Extracted material Start Marker

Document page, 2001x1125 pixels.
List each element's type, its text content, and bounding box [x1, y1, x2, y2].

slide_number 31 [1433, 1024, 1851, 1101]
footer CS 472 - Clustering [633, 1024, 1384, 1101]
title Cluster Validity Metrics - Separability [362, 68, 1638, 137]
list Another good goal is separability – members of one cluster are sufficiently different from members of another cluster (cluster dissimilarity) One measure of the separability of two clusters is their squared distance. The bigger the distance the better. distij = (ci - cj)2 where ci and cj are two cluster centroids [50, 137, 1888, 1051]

Extracted material End Marker
Extracted material Start Marker

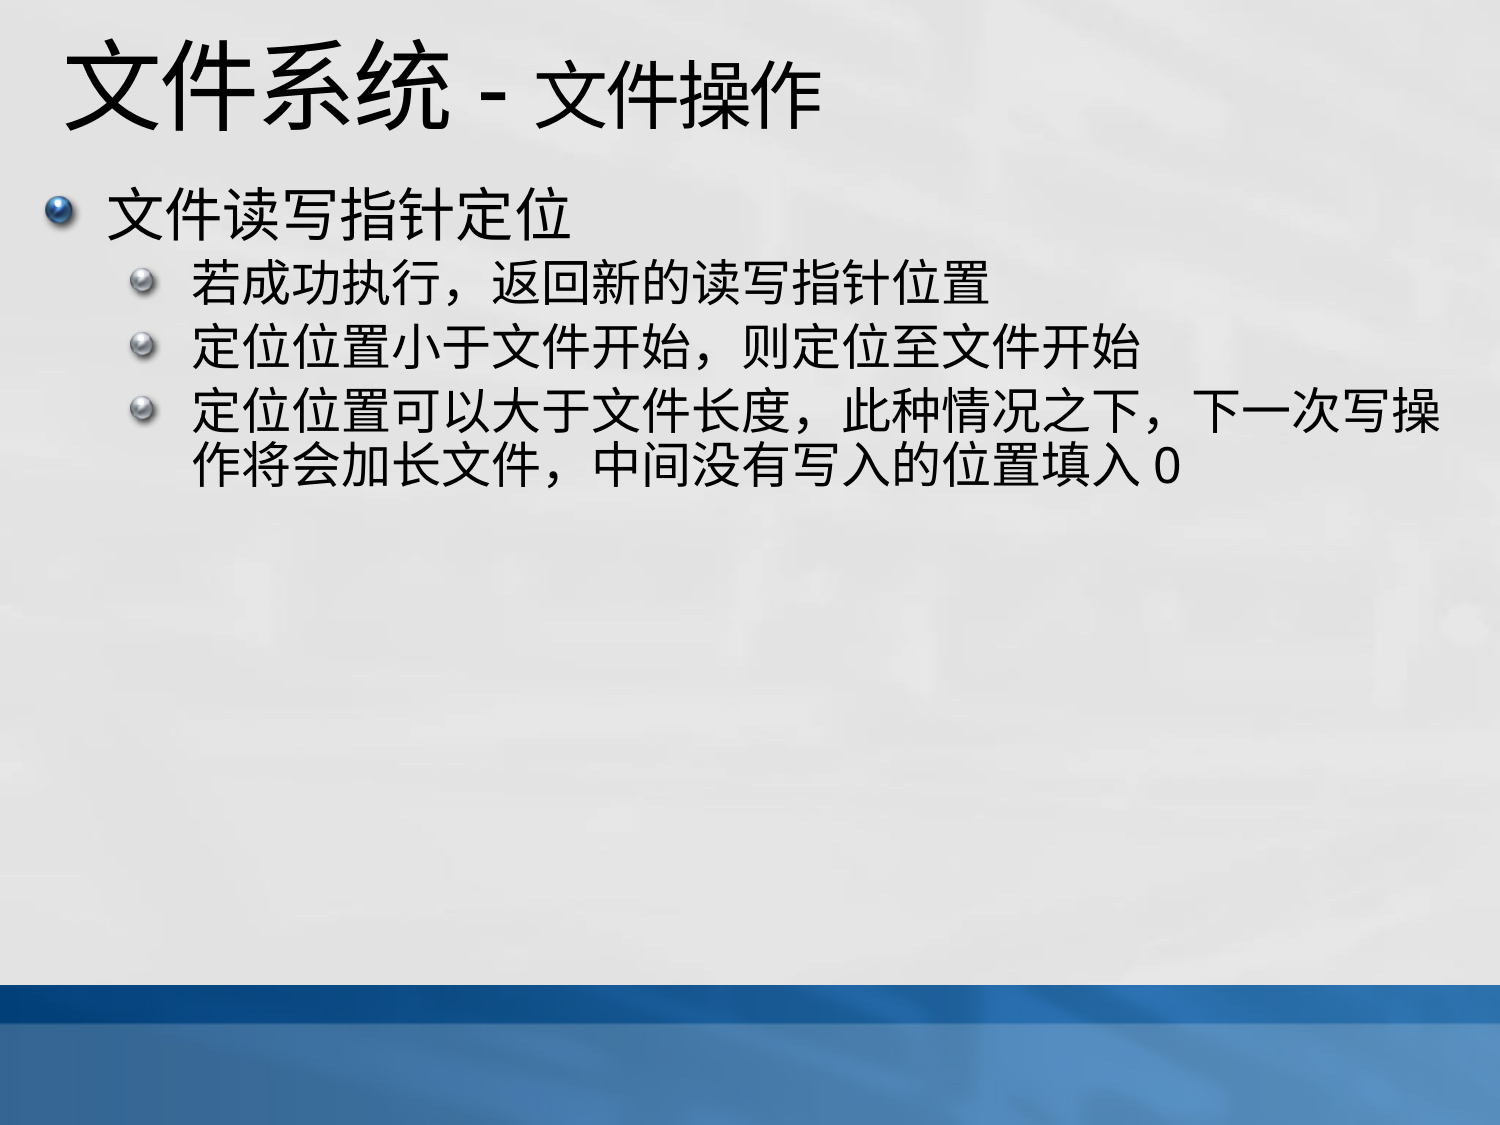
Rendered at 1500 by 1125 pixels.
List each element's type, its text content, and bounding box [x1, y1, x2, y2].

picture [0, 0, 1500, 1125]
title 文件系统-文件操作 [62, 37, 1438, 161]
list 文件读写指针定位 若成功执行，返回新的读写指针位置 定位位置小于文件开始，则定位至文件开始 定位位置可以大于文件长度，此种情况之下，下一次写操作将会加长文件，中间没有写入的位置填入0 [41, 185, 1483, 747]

Extracted material End Marker

#### What you have to do:
Using the entries above, return each line in which the word "pixels" occurs.

#### Answer to this exercise:
Document page, 2001x1125 pixels.
Rendered at 1500 by 1125 pixels.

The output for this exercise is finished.